Search code examples
c#socketsudpnat

UDP and port randomisation

I'm currently programming a UDP application which allows clients to login. After that, their endpoint gets stored in a list.

private void socket_Callback(IAsyncResult result_)
{
    EndPoint remote = new IPEndPoint(IPAddress.Any, 0);
    socket.EndReceiveFrom(result_, ref remote);

    if (!listOfEndPoints.Contains(remote))
    {
        // registration process

        // add it to list
        listOfEndPoints.Add(remote)
    }
    else
    {
        // process packet
    }
}

However, sometimes a client's NAT will assign every packet a different external end point. If the registration packet's source end point is 12.34.56.78:1000, that end point gets added to the list. If the same client then however sends another packet, the NAT will assign it a different port, so its source end point will be 12.34.56.78:1001. This results in the server assuming the client is not registered and try to process the packet as a registration one. Needless to say this won't work.
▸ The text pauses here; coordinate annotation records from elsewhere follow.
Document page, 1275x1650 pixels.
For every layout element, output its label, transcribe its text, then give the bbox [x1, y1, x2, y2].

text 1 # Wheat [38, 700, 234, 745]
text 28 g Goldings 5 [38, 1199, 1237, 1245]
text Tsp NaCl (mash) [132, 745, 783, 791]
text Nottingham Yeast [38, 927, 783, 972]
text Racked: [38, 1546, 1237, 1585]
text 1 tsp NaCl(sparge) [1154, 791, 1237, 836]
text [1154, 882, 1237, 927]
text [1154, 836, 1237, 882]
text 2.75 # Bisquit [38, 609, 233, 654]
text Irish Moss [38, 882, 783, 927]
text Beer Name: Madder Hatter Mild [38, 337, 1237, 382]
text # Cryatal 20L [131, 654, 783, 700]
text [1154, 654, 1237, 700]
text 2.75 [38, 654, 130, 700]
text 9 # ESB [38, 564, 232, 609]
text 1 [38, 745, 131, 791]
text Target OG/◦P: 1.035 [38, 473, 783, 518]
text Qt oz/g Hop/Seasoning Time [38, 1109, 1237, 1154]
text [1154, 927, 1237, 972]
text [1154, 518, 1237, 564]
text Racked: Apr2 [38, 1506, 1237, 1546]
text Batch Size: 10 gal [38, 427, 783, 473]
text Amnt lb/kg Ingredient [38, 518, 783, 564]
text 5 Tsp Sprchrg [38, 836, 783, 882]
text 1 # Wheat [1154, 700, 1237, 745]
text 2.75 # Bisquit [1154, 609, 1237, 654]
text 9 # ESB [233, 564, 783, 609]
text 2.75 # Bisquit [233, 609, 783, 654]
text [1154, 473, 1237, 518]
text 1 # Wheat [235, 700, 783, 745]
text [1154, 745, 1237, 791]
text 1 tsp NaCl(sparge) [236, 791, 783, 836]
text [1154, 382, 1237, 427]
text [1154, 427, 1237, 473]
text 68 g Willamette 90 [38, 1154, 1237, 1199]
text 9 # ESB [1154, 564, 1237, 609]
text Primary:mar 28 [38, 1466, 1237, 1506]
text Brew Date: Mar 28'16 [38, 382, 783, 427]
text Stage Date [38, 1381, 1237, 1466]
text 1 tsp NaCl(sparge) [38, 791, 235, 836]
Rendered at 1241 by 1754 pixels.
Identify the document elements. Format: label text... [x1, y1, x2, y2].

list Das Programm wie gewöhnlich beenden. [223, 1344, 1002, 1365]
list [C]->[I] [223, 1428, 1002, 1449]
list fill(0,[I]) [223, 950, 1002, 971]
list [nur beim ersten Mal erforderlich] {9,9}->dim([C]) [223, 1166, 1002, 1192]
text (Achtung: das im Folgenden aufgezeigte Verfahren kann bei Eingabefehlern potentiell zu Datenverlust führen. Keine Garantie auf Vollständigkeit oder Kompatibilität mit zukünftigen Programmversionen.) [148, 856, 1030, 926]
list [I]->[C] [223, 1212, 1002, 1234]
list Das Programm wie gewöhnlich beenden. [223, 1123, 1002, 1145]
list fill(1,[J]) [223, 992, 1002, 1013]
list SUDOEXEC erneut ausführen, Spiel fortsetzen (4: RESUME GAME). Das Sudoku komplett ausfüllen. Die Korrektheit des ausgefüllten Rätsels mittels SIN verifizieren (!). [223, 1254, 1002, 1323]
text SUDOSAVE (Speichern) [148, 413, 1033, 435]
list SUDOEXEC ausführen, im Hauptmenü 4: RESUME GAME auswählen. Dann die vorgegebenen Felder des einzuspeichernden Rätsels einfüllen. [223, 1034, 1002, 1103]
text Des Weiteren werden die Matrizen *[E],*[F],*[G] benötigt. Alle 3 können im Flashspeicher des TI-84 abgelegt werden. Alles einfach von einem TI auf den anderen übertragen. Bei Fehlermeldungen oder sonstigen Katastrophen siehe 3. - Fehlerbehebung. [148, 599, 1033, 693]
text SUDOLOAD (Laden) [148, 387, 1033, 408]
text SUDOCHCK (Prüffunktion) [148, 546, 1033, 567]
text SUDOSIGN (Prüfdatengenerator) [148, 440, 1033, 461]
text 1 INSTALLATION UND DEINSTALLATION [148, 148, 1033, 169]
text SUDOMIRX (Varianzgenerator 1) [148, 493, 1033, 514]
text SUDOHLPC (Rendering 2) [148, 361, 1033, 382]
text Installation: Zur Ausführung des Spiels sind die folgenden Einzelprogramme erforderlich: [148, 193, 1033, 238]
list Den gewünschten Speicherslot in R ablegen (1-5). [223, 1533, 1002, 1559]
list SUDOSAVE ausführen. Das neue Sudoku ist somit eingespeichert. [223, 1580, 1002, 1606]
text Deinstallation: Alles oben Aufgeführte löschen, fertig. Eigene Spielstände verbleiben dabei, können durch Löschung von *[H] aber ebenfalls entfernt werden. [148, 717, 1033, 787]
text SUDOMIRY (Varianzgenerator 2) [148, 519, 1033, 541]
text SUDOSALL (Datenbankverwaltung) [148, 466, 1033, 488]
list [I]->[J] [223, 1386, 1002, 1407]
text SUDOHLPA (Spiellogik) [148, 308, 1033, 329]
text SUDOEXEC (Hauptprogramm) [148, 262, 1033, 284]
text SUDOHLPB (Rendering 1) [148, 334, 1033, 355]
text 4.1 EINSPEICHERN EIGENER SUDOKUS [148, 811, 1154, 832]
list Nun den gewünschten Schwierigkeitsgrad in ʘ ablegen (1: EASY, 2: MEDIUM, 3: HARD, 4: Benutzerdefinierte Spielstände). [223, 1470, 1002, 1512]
A way of fixing this would be to send an ID (which could however be faked easily, if it's not super-cryptic) to the client. However, the client would have to add it to each packet it sends to the server. So it wouldn't be very effective to do it like that.

Is there any other way of telling that the packet has come from the same client as the registration packet?

Solution

  • You should definitely not use the source IP address and port of a UDP packet to associate it with a logical connection. You should include the ID of the connection in each packet and update the IP and port you respond to if you receive a new IP and port for the same logical connection. If connection hi-jacking is an issue, you may need to implement some form of security, such as a secure checksum in the datagram.

    TCP handles associating packets with connections for you. With UDP, you must associate datagrams with logical sessions yourself. I don't know why you think it "wouldn't be very effective to do it like that".

    One of the tradeoffs of UDP is that if you need anything TCP provides, you have to code it yourself.

    By the way, I've never seen ports shift in this way. Are you sure the client code isn't broken, perhaps opening a new socket for each datagram it sends.